The day of the funeral, in fact when nobody was at home because they were all at the funeral, some of us kids saw a man go up the walk of the Thompson house and stand there. He was pretending to ring the doorbell, I guess, and then we saw him slip that wreath under his coat and walk away. We followed him on our bikes, just kind of goofing along, and he went around the corner and over a couple of blocks and into a house and then he came out and hung the wreath on his own door. I told my dad and he checked and found out the man’s wife had died the night before.
(That was one of two stories, among the hundreds in the book, that I happen to know were Barry’s own.)

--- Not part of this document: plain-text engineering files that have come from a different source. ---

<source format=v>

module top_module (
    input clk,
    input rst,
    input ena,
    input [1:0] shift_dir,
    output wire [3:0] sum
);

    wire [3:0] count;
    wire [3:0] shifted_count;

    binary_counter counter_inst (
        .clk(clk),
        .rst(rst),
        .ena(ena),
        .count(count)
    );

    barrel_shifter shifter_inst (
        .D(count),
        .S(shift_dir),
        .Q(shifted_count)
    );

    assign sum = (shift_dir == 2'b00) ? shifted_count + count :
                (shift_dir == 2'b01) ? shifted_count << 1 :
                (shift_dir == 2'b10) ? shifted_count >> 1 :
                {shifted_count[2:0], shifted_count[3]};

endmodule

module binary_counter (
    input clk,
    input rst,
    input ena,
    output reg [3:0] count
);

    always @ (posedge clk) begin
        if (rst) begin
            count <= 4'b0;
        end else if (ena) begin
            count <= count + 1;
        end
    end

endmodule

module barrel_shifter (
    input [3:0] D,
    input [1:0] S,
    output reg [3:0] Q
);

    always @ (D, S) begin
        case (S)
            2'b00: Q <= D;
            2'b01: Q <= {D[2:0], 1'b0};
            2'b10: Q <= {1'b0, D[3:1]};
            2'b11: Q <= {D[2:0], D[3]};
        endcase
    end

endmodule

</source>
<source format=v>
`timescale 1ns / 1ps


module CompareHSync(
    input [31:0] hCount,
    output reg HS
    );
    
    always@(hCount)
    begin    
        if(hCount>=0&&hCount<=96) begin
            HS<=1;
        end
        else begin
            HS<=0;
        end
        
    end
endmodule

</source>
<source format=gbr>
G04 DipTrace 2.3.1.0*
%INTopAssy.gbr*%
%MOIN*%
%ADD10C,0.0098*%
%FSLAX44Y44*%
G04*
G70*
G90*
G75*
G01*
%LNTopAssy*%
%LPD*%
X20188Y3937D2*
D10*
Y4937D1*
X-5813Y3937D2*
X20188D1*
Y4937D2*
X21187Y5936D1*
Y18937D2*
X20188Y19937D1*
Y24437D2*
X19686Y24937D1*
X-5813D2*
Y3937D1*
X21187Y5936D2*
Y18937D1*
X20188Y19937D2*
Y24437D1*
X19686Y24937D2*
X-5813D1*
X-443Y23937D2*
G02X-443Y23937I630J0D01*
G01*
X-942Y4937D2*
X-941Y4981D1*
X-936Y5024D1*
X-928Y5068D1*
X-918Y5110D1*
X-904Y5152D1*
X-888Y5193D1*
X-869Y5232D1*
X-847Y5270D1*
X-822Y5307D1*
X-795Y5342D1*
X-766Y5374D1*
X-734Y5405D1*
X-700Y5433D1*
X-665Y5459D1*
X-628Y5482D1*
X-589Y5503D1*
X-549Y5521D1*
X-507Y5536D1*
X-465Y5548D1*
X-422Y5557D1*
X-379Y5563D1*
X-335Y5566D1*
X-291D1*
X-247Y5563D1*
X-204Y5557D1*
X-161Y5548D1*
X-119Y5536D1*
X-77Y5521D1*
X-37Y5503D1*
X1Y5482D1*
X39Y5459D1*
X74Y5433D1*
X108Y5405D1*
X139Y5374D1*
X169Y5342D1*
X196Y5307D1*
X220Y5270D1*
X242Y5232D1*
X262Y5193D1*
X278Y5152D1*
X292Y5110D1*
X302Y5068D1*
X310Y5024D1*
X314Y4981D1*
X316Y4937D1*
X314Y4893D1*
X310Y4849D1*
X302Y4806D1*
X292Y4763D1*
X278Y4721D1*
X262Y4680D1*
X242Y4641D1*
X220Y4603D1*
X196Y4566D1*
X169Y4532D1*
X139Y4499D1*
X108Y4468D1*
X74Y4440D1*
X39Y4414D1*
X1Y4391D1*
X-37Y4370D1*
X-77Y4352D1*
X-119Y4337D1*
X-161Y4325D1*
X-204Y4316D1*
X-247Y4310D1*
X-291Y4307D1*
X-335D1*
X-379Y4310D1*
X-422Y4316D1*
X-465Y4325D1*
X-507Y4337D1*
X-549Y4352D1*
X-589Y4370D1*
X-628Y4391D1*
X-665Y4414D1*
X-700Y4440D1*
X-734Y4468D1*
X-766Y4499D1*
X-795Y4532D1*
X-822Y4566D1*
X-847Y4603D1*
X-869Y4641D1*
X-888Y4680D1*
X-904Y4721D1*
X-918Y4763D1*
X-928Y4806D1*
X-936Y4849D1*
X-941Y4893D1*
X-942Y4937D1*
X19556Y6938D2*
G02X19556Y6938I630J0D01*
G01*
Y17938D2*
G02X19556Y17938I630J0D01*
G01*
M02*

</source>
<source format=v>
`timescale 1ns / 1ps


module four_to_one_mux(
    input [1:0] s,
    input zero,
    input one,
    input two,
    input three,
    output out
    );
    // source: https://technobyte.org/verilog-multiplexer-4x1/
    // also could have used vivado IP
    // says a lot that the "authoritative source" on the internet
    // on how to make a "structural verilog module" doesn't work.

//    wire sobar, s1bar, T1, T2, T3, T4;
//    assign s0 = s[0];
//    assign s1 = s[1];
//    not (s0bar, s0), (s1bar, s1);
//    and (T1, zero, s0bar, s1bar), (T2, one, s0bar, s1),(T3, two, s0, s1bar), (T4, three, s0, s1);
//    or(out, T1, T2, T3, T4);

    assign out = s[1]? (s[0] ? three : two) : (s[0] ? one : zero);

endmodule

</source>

In 1943, with Canada’s Depression over (courtesy of Adolf Hitler), he got his first job, working for the Winnipeg Tribune. As a general reporter and the low man on the totem pole, he soon d
rew “the casualty list.” This meant visiting the houses of young men who had just been killed in the war, trying to get their shattered families to give him precious photographs of their dead son to enliven the Tribune’s pages. Sometimes when he arrived with his list in a taxi, walked up and knocked on the door, the mother would misunderstand. Joyful tears that their boy had been found alive after all would flow, and seventeen-year-old Barry would try to explain the situation, and try to get his photo.

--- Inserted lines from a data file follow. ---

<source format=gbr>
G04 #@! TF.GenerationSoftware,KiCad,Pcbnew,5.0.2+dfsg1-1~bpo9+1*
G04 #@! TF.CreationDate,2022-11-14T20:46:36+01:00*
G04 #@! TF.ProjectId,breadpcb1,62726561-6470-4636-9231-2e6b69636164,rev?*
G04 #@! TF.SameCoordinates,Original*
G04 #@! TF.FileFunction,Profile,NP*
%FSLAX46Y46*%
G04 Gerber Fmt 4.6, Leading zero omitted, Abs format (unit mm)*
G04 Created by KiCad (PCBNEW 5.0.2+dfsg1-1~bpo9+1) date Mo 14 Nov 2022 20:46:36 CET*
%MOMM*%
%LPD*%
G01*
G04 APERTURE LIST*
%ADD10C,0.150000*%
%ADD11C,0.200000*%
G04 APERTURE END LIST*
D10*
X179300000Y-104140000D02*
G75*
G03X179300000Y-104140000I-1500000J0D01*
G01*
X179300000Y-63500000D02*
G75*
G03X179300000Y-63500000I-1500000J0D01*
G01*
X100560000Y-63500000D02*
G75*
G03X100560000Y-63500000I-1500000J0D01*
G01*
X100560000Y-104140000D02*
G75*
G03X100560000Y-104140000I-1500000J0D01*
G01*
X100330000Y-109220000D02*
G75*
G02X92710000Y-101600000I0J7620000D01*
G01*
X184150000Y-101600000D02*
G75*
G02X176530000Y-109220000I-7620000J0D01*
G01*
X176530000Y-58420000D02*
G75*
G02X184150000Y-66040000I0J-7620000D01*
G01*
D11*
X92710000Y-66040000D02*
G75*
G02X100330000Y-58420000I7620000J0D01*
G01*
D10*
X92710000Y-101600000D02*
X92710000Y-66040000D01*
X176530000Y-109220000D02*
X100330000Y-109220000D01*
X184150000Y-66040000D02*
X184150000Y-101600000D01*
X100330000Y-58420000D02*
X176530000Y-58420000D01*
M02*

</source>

Joining the army seemed an easier option.
He served as a “poor bloody infantryman” in Europe, mostly working on camp newspapers. Later, when we worked together on Six War Years 1939–1945: Memories of Canadians at Home and Abroad, he was more animated than I ever saw him (far from his usual relaxed, “what the hell” attitude) when he insisted that in promoting the book I stay far away from implying that his two years of army service, 1944–45, had been in any way heroic.

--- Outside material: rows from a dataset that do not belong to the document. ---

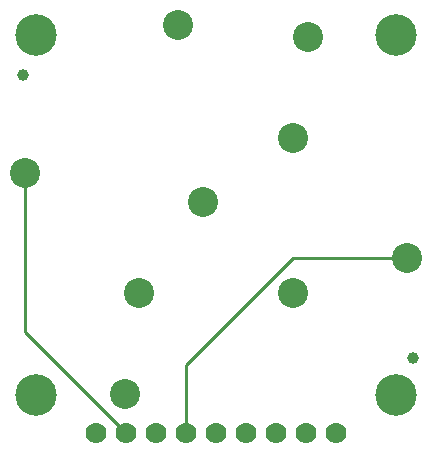
<source format=gbr>
G04 EAGLE Gerber RS-274X export*
G75*
%MOMM*%
%FSLAX34Y34*%
%LPD*%
%INTop Copper*%
%IPPOS*%
%AMOC8*
5,1,8,0,0,1.08239X$1,22.5*%
G01*
%ADD10C,3.516000*%
%ADD11C,1.000000*%
%ADD12C,2.540000*%
%ADD13C,1.778000*%
%ADD14C,0.254000*%


D10*
X152400Y-152400D03*
X-152400Y-152400D03*
D11*
X-163830Y118745D03*
X166370Y-121031D03*
D10*
X152400Y152400D03*
X-152400Y152400D03*
D12*
X-11102Y11102D03*
X-65478Y-65478D03*
X65478Y65478D03*
X65478Y-65478D03*
X161503Y-36062D03*
X-77499Y-151038D03*
X77499Y151038D03*
X-32527Y160796D03*
X-161503Y36062D03*
D13*
X101600Y-184150D03*
X76200Y-184150D03*
X50800Y-184150D03*
X25400Y-184150D03*
X0Y-184150D03*
X-25400Y-184150D03*
X-50800Y-184150D03*
X-76200Y-184150D03*
X-101600Y-184150D03*
D14*
X-25400Y-184150D02*
X-25400Y-127000D01*
X65538Y-36062D02*
X161503Y-36062D01*
X65538Y-36062D02*
X-25400Y-127000D01*
X-76200Y-184150D02*
X-161503Y-98847D01*
X-161503Y36062D01*
M02*

</source>
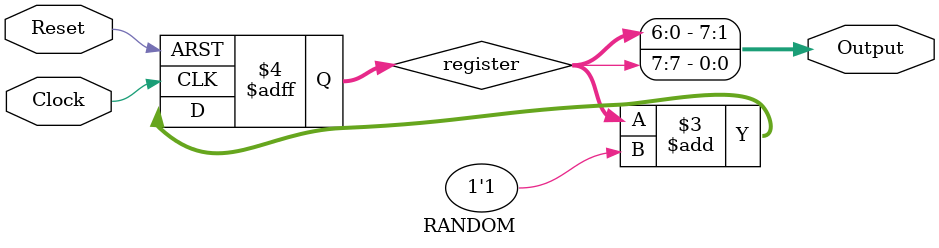
<source format=v>
`timescale 1ns / 1ps

module RANDOM(Clock, Reset, Output);
    input Clock;
    input Reset;
    output [7:0] Output;

    reg [7 : 0] register;
//    reg [3:0] addition;

    always @(posedge Clock or posedge Reset) begin
        if (Reset == 1'b1) begin
            register <= 8'b0; 
        end 
        else begin
//                addition <= {register[5], register[6], register[0], 1'b1};
//                register <= register + addition;
                register <= register + 1'b1;
        end
    end

assign Output = {register[6:0], register[7]};
//assign Output = register;
endmodule


</source>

After the war, thanks to the Department of Veterans’ Affairs, he went to the University of Manitoba. Those were the years when kids straight out of high school were rubbing shoulders in class with former bomber pilots, when professors were being put on the spot by questions from quiet men who had commanded ships off the D-Day beaches, and when getting into disputes in food lineups with little guys who had been commandos was strongly discouraged. Barry wrote about these times of generational change in The Veteran’s Years: Coming Home From the War (1985), and himself benefitted from the veterans’ effect on the University of Manitoba, where he became the editor of the student newspaper. That was his proudest memory of those college years — along with the column he ran, unchallenged, under the name “C.A. Daver.” Not to mention the fact that while he was “informally engaged” to one girl, he was “on good speaking terms with two others.” Sadly, they compared notes, and Barry was “labelled a pariah,” and retreated to the bar.